Los silbidos retorcidos



En el cortijo de Quintín había una olla de segadores que compró Ramón para darles de comer a sus ocho hijos. Bueno, a menos, porque cuando abandonó el cortijo de la Solana Martínez para irse con el tío Quintín, cuatro de sus hijos estaban todavía en Sierro, repartidos entre sus familiares para que no les mordiera el hambre. Ramón Bautista nunca quiso alejarse de su casa demasiado tiempo por no descuidar el alimento de su familia. Tan sólo estuvo unos meses en Barcelona, en la fábrica de la Renault o algunas temporadas en la vendimia. Ramón decidió dejar los cortijos porque quería que sus hijos estudiaran y porque ya había descifrado el secreto para mantener cierta abundancia. Era muy sencilla la matemática. Criaban cuatro marranos pero a uno, aún estando delgado, lo mataban. De esa manera consiguió, anticipan- do la matanza, que la despensa siempre estuviera repleta. 

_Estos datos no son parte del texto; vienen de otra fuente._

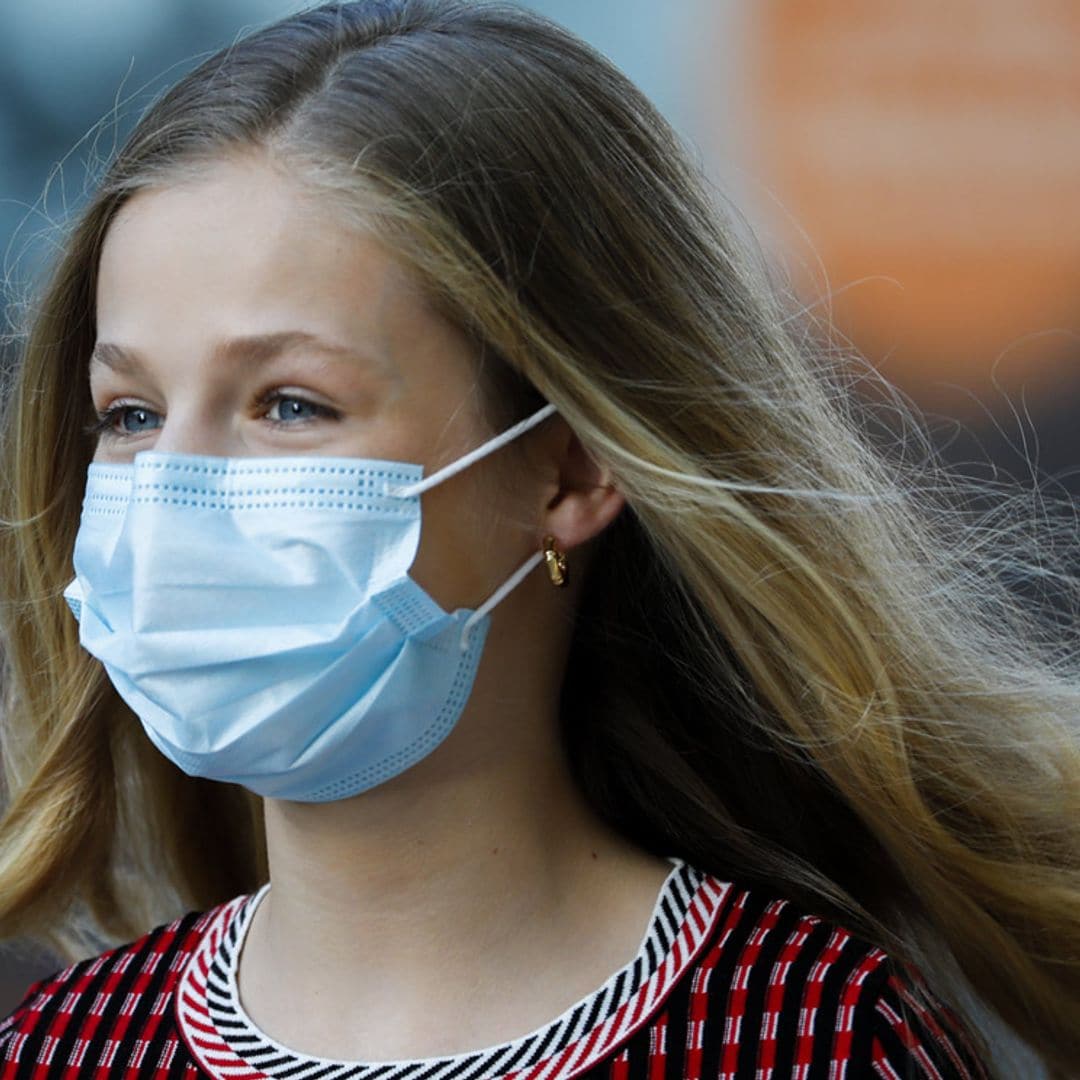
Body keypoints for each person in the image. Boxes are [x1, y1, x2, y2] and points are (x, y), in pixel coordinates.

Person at [0, 1, 1076, 1076]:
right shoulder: (58, 1053)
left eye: (290, 404)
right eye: (130, 415)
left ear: (568, 468)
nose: (175, 490)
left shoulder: (820, 1040)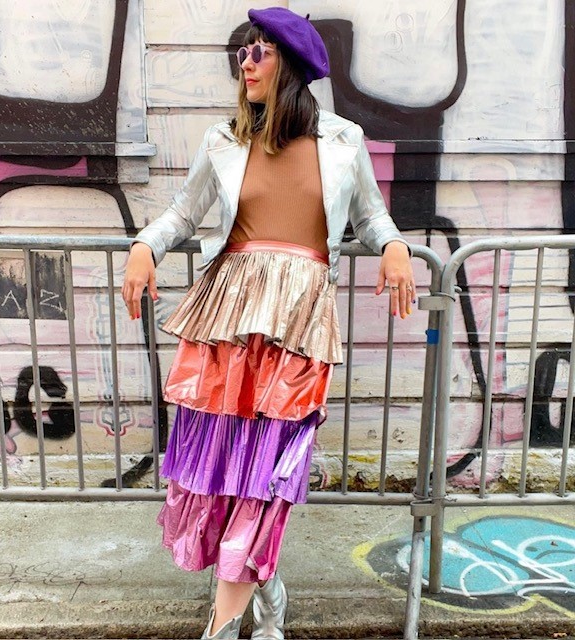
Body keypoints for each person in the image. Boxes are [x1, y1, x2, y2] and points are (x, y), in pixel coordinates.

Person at [122, 7, 415, 639]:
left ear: (292, 63)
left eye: (260, 51)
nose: (246, 61)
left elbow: (370, 216)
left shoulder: (343, 140)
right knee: (221, 475)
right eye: (243, 51)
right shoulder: (223, 140)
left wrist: (394, 247)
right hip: (225, 324)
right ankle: (265, 596)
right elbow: (181, 212)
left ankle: (222, 627)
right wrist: (145, 246)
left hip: (299, 326)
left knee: (267, 475)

Ramón apenas conoce el descanso. Sólo en las fiestas de San Sebastián se ha permitido este hombre menudo librarse del tajo. Se libraba en la relación de los Moros y Cristianos, donde al principio tenía que pedir el traje prestado a algún militar de permiso para representar su papel de general ultrajado. Y luego con la bandera del Santo. Ramón lleva más de cincuenta años bailando frente al patrón San Sebastián con un juego irrepetible de giros azarosos y desgarbados mientras la gente le saluda y le grita con una exaltación irrefrenable de silbidos retorcidos.

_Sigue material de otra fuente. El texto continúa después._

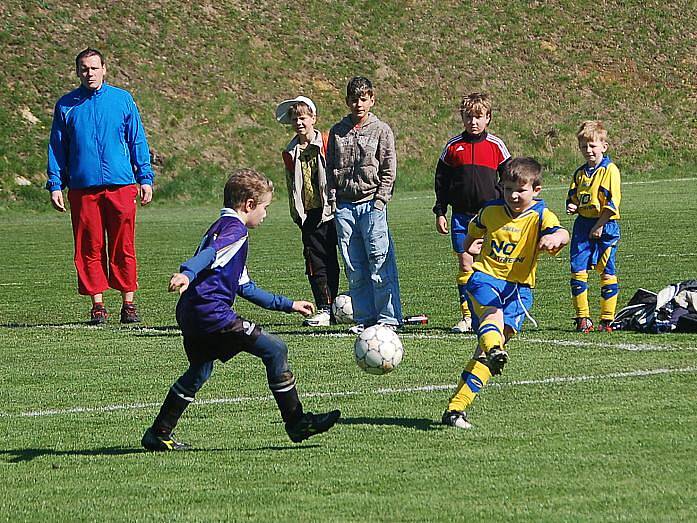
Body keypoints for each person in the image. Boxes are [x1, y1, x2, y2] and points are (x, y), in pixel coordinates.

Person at [141, 168, 340, 451]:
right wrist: (186, 272)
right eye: (265, 207)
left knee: (199, 371)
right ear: (248, 205)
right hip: (211, 313)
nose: (265, 214)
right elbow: (206, 256)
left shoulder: (218, 227)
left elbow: (245, 287)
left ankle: (159, 433)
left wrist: (289, 305)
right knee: (275, 349)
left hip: (190, 312)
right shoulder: (235, 231)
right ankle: (296, 423)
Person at [441, 157, 569, 429]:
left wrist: (552, 239)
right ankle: (495, 349)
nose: (513, 195)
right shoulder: (490, 211)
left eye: (520, 190)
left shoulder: (540, 215)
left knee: (485, 353)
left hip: (519, 290)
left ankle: (456, 408)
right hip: (485, 278)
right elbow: (472, 233)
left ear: (536, 190)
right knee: (493, 317)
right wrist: (470, 245)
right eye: (508, 188)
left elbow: (562, 233)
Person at [46, 48, 154, 325]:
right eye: (84, 68)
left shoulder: (122, 100)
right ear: (77, 71)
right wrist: (55, 184)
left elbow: (137, 141)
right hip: (83, 188)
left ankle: (128, 303)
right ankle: (98, 304)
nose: (89, 73)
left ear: (104, 69)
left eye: (94, 68)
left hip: (121, 185)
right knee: (88, 247)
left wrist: (145, 178)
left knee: (123, 245)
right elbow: (57, 148)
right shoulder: (66, 105)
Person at [326, 76, 402, 333]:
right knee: (354, 266)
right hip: (344, 207)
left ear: (372, 100)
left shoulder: (381, 130)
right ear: (347, 101)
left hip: (372, 203)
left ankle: (389, 319)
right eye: (353, 99)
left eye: (363, 99)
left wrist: (381, 200)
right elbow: (329, 168)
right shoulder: (337, 131)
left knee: (379, 261)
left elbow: (389, 168)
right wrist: (334, 201)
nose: (358, 104)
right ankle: (366, 318)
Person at [433, 92, 510, 334]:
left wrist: (504, 205)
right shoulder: (453, 147)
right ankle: (468, 317)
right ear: (462, 118)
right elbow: (441, 180)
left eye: (478, 117)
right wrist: (440, 210)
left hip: (490, 219)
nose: (473, 122)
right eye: (468, 117)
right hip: (461, 217)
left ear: (488, 118)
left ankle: (493, 312)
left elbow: (509, 177)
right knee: (466, 266)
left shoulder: (496, 146)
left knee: (490, 266)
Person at [276, 95, 340, 327]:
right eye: (294, 119)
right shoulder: (290, 152)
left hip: (333, 210)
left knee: (346, 258)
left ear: (313, 118)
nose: (299, 123)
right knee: (316, 262)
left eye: (303, 117)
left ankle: (355, 304)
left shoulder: (326, 142)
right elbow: (291, 184)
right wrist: (296, 213)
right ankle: (324, 307)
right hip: (309, 215)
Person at [566, 121, 622, 333]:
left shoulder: (610, 170)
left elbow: (612, 204)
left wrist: (599, 225)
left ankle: (607, 319)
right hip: (582, 225)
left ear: (604, 146)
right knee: (577, 270)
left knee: (606, 270)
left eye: (592, 146)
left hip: (605, 225)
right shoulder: (580, 173)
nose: (588, 150)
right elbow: (573, 197)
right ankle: (582, 318)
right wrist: (572, 206)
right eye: (584, 147)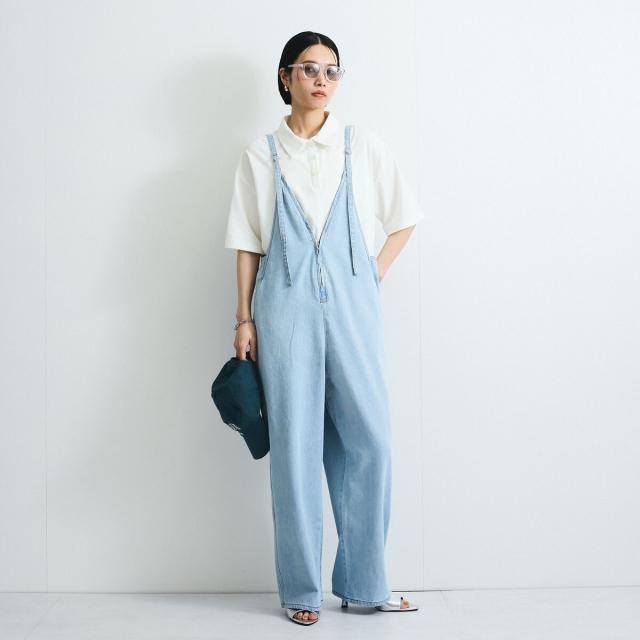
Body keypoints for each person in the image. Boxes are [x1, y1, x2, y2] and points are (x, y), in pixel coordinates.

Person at [224, 31, 423, 626]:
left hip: (354, 308)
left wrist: (370, 275)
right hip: (283, 308)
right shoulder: (262, 155)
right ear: (285, 77)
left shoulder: (362, 146)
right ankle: (301, 592)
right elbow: (247, 242)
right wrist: (243, 318)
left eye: (332, 70)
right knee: (295, 448)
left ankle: (365, 584)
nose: (321, 80)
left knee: (370, 441)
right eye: (309, 69)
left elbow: (404, 219)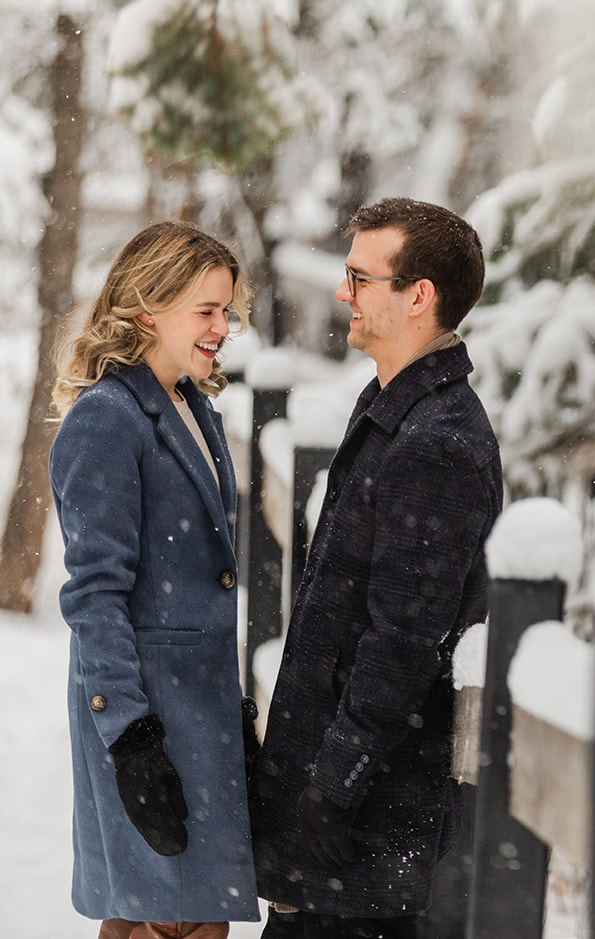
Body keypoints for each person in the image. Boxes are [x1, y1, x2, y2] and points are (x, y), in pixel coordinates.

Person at [249, 198, 503, 939]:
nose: (342, 292)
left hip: (365, 834)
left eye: (360, 277)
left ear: (418, 295)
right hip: (340, 827)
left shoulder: (438, 441)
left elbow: (403, 638)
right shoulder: (395, 406)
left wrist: (337, 780)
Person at [50, 221, 260, 939]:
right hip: (150, 722)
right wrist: (131, 740)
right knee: (163, 922)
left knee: (192, 919)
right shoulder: (107, 419)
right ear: (148, 309)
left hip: (197, 721)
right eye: (206, 310)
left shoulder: (191, 406)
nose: (222, 328)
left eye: (226, 310)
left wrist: (230, 711)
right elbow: (94, 595)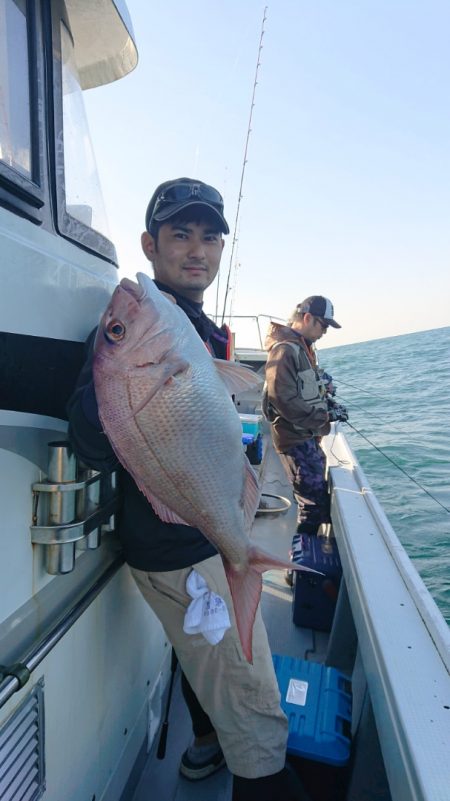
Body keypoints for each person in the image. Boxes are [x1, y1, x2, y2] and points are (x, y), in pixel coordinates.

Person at [67, 178, 309, 801]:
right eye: (180, 235)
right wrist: (121, 388)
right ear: (150, 245)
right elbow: (94, 441)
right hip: (183, 560)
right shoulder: (129, 336)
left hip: (200, 531)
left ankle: (206, 744)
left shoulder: (191, 324)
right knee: (255, 708)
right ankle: (262, 778)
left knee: (219, 676)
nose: (197, 249)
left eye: (209, 236)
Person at [262, 297, 344, 548]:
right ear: (307, 318)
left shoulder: (302, 347)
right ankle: (297, 567)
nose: (324, 332)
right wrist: (325, 416)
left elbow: (302, 388)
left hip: (305, 436)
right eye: (323, 325)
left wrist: (324, 393)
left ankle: (307, 557)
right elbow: (283, 399)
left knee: (316, 496)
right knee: (310, 504)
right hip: (294, 440)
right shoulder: (286, 350)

Ramón prefiere el azar de la vida al desencanto. Prefiere la brecha que deja el arado en la labranza a la soledad. Y el amanecer recogido en los brazos teñidos de vino al varetazo. Así es Ramón Bautista, exiliado en el trabajo que he- redó de una época en la que el sentimiento era inusual y sólo era propicio el vigor y quizá el juego. Sí, el juego, su gran consuelo en la vida. El juego con los niños, el juego en las cucañas o el de la subasta en las fiestas del pueblo. 

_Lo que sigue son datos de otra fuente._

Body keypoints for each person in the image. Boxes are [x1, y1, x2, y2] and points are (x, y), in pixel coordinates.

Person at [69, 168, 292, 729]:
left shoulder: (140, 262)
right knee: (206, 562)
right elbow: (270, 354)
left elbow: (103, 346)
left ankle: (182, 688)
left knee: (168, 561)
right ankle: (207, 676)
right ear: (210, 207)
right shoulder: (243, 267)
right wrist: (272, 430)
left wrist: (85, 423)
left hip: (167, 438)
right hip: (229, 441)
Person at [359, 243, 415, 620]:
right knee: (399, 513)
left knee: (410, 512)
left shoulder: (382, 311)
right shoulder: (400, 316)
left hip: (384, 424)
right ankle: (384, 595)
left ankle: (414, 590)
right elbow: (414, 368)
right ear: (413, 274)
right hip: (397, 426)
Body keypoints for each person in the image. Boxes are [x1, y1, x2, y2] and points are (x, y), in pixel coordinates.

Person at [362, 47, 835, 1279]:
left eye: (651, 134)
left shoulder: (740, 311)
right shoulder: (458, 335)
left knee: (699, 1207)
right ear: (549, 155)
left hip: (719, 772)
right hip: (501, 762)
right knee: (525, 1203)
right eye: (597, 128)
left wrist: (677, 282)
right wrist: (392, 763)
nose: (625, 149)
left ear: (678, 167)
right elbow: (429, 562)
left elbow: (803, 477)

Ahora, para dejar constancia de que detrás de su relieve impasible y ondulado existe un recuadro para la diversión, luce su boina centenaria para que alguien se acerque y se la pida prestada. Es el rostro de un hombre antiguo que anhela una oportunidad para deshacerse de la fatiga y poder brincar durante unos minutos sin que ninguna preocupación le atenace y le devuelva de nuevo al trabajo. Él grita con su voz bronca que la vida le ha tratado bien, pero de reojo mira al zagal que juega con la pelota. Le retiene cierto pudor de hombre y entonces es cuando se le ve cabecear con su boina en un ejercicio de complacencia y desconsuelo. Luego parece que sonríe y pide que le llenen de nuevo el vaso de vino hasta el colmo.